** Begin EXCERPTED PASSAGE **
Monday, July 14, 2008

This Past Saturday











This Saturday I woke up and took a warm shower now that I am smarter than the hot water switch on my wall.

In these matters of everyday difficulties, I am only comforted by the fact that everyone whose been up to my room has shown similar confusion when confronted by my deadbolt—even the hotel’s IT specialist, Alok, couldn’t figure the thing out. Julianne couldn't close the door behind her. So perhaps I’ve been facing these bizarre challenges for good reason.

Anyway, after my shower and a Skype conversation with Scott, I got a call from downstairs, “Ma’am, your driver Sonu.”

I said, “No, I don’t need Sonu today. I told him that yesterday.” I wasn’t sure if Sonu was just hoping for work or if there was a problem communicating, but I hoped for the former. I’d hate to be the reason for a day of unemployment on his part.

Shortly after I hung up with the guard, my phone rang again. It was Julianne. She’d arrived at ten o’clock on the dot, just as she promised when I spoke with her on Thursday.

Julianne is the sister of a woman who works in my Iowa office. She has been in Delhi studying language for six months already. I called her when I got here, and we planned to get together on Saturday. She said she could meet me where I was staying—and I think I had a hard time believing that an Iowan was just going to show up at my door, but she did.

We’d emailed briefly, but I really didn’t know much about her save that she was younger than her sister. I walk downstairs to meet her. She looks really young (or maybe I am just feeling older). Her brown hair is pulled back and she’s wearing a flowery kurta (a long Indian style shirt) with brown western-style pants and a pair of sandals she had custom made to fit her feet for around six dollars at a hill station north of Delhi. She carries a big shoulder bag that is a pastiche of embroidered fabrics. I compliment her bag.

“Thanks,” she says, “Maybe we can get you one like it today!” We planned on visiting some nearby markets.

She asks if I still want to shop today and I say absolutely. I’d packed light on clothes because I planned on buying some while I was here. Julianne wants to know if I want to shop for western style or traditional clothes. Now I am less decisive. She looks down at her own outfit, a mish-mash of both cultures. “I think my style has changed since I’ve been here,” she says. “I don’t think I ever would have worn these things back home.” I debate the kind of clothes I should buy. When I visited the office I was surprised to see that very few of the women had a very western style. Most of them were dressed in rather traditional Indian styles—and why not. It’s all such beautiful clothing, so shiny and glittering and bright and fun. Still, I don’t know that I’d be comfortable adopting an Indian style. I might feel like a poser. I tell Julianne this and she says not to worry. “People won’t think you’re weird for dressing Indian. In fact, you’d probably blend in more that way.”
** End EXCERPTED PASSAGE **
» EXERCISE PROMPT: According to the blog post, how long has Julianne been studying language in Delhi? The entries that follow are separate material with no connection to the blog post.
** Begin RECORDED DATA **
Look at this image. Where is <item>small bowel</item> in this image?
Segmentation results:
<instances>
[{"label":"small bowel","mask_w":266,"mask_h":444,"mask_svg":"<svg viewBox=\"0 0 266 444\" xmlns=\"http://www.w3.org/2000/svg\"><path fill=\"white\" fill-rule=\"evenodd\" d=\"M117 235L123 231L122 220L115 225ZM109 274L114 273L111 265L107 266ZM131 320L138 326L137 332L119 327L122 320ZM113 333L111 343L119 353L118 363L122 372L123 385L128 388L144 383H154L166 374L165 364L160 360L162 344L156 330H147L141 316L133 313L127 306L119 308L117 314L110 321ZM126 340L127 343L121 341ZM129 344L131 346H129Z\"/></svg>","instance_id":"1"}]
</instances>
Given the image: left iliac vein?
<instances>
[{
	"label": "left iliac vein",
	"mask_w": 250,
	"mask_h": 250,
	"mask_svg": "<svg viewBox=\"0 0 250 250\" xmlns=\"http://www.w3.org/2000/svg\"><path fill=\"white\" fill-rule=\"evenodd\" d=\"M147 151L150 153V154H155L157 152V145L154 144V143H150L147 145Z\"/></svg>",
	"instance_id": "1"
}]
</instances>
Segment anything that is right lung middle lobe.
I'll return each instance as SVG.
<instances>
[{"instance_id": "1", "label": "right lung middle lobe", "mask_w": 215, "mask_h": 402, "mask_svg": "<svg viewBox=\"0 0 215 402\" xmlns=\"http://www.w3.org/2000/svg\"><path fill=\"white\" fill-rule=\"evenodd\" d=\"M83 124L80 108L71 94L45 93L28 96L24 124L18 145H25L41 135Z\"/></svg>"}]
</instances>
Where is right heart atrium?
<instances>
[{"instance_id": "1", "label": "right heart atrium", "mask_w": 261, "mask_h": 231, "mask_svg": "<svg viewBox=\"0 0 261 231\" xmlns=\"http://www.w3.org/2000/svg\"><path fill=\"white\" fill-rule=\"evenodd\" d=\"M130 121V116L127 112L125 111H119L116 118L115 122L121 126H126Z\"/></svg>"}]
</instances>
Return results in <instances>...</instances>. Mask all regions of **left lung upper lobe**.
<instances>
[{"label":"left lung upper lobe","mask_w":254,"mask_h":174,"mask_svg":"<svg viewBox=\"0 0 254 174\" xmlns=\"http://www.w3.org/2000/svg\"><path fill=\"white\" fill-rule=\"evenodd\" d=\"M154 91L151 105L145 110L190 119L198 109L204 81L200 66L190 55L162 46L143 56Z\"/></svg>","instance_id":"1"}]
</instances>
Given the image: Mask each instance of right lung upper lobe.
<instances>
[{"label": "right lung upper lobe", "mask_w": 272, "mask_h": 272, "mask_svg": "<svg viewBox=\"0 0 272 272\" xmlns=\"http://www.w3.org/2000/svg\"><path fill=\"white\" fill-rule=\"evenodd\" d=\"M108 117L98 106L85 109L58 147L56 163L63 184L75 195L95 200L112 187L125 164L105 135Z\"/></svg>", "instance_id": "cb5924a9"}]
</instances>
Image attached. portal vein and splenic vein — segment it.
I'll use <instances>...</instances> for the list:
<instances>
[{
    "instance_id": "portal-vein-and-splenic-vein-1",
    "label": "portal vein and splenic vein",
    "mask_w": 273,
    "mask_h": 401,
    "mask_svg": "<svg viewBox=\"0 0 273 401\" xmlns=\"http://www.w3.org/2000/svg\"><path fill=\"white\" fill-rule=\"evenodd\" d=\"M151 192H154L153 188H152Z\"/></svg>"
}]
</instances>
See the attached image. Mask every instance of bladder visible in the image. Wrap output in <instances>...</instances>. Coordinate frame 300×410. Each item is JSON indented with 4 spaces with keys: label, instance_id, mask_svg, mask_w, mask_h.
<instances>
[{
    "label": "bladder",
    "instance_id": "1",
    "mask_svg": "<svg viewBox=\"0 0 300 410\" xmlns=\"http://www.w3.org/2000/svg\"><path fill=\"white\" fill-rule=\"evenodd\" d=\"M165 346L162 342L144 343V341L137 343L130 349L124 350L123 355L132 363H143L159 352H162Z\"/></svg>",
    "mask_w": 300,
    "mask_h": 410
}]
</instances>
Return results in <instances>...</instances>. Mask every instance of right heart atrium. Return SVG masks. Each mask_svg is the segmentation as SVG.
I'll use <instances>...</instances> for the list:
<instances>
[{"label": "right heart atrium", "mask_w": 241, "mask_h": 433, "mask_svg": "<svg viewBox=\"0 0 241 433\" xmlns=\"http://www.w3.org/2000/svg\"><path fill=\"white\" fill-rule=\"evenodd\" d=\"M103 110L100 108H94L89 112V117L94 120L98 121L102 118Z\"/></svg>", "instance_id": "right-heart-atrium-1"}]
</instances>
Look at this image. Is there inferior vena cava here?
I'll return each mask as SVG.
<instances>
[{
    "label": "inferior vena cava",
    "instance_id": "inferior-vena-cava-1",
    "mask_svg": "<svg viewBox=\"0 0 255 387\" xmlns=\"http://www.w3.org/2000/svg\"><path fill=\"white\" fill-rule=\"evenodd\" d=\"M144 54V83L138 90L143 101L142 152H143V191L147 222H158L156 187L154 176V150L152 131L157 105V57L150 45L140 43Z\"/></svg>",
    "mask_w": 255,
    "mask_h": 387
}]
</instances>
** End RECORDED DATA **
» RESULT FOR THIS EXERCISE: Six months.